In your code, the cooker will automatically receive a FileStore reference to the data source as a keyword argument:

from megatron.energon import FileStore

# ...

def cook_text(sample: dict, foo_bar_source: FileStore) -> TextSample:
    additional_text = foo_bar_source.get(sample['add_txt_fname'])
    return TextSample(
        **basic_sample_keys(sample),
        text=f"{sample['txt'].decode()} + {additional_text.decode()}",
    )

# ...

You can use multiple sources. You’ll have to specify a cooker argument for each source that was defined in the metadataset.

For easier debugging, you should always keep track of all the sources you used.

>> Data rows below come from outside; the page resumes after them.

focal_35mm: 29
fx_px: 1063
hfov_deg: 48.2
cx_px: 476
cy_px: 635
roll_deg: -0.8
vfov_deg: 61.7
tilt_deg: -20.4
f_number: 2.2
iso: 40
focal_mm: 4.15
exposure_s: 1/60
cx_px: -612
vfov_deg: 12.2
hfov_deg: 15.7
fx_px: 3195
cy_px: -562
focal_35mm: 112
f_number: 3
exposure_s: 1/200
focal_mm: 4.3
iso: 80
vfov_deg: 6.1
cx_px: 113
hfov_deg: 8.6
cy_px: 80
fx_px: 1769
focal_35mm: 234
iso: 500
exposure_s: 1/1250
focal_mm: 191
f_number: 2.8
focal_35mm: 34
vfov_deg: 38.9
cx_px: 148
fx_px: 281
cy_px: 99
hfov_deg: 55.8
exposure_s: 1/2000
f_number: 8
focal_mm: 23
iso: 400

The get method takes care of this if you pass it the sample like this:

additional_text = foo_bar_source.get(sample['add_txt_fname'], sample)

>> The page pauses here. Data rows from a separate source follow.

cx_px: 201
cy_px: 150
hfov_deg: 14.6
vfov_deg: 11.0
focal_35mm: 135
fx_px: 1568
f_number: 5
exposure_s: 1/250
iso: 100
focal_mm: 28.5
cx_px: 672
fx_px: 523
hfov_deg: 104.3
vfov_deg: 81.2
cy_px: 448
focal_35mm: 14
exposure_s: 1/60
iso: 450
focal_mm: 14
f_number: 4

This will update the sample-internal __sources__ list with the aux dataset you used.

If you want, you can even use your primary dataset as an auxiliary dataset and look up files by name, yes! If you want to do that, you specify it in the cooker decorator and add an arg:

from megatron.energon import cooker, FileStore

# ...

@cooker(need_primary=True)
def cook_text(sample: dict, primary: FileStore, foo_bar_source: FileStore) -> TextSample:
    # ...

You can then retrieve files by their names from the primary dataset.

Cache Pools

Cache pools allow the user to defer the data transfer if the content will be needed at some point in the future but not immediately. This is only needed if the media data is rather large and does not reside on a local disk, but rather on a network file system (e.g. lustre) or a remote file system (e.g. object storage).

Cache pools are especially beneficial if you are using buffers in your pipeline, like a shuffle buffer or a packing buffer. For example, when using online packing, we may need to keep a buffer of several thousand samples to optimize for the best packing, but we cannot keep several thousand images in memory, also we don’t need the actual image content to optimize the packing. Hence we will use auxiliary datasets as explained above.

However, at the time of filling the buffer, we already know that we will need the image content in the future, so cache pools can be used to prefetch it in the background.

Initially we want to load some information about the sample and its image but not the actual image pixels. Later, when the packing is computed, we need to retrieve the pixel values.

In practice, this means the cooker will use a cache pool to queue the data retrieval from an auxiliary data source and obtain a lazy object (a handle to this future data). In a later stage (like pack_selected_samples), the lazy object can be used to retrieve the content. Ideally, in the mean-time, the cache pool has already downloaded the data to a local SSD.

Using a Cache Pool

When calling get_savable_loader, we pass a cache pool as an additional argument:

from megatron.energon import FileStoreCachePool

# ...

loader = get_savable_loader(
    my_ds,
    ...,
    cache_pool=FileStoreCachePool(
        parent_cache_dir="/local_scratch/cache",
        num_workers=1,
    ),
)

Then we tell the cooker decorator that we need access to the cache pool and use it to get a lazy object:

from megatron.energon import cooker, FileStore, CachePool
from megatron.energon.av import AVDecoder

# ...

@edataclass
class TextVideoSample(Sample):
    text: str
    video: Lazy[AVDecoder]


@edataclass
class PackedTextVideoSample(Sample):
    text: str
    video: torch.Tensor


@cooker(need_cache=True)
def cook_video(sample: dict, video_source: FileStore, cache: CachePool) -> TextVideoSample:
    # Previous non-cached version:
    # video = video_source.get(sample['video_path'])

    # Cached version:
    video = cache.get_lazy(foo_bar_source, sample['video_path'])

    return TextVideoSample(
        **basic_sample_keys(sample),
        text=sample['txt'].decode(),
        video=video,  # Pass the lazy object on
    )

Later down the data processing pipeline, we can retrieve the data, for example here:

@stateless
def pack_selected_samples(self, samples: List[TextVideoSample]) -> PackedTextVideoSample:
    # Get the real object now:
    video_data: AVDecoder = samples[0].video.get(samples[0])
    
    return TextVideoSample.derive_from(
        samples[0],
        text=samples[0].txt,
        video=video_data.get_video_clips([(0, 1), (19, 20)])[0],
    )

There is a second option, e.g. if you want to combine a monolithic dataset with packing and caching: Use cache.to_cache() to move already loaded data to the cache:

@cooker(need_cache=True)
def cook_video_monolithic(sample: dict, cache: CachePool) -> TextVideoSample:
    # Previous non-cached version:
    # video: AVDecoder = sample['mp4']

    # Move the video to the cache, retrieve it later when it is needed again.
    video: Lazy[AVDecoder] = cache.to_cache(
        sample['mp4'],
        sample['__key__'] + ".mp4",  # Just a name for debugging
    )

    return TextVideoSample(
        **basic_sample_keys(sample),
        text=sample['txt'].decode(),
        video=video,  # Pass the lazy object on
    )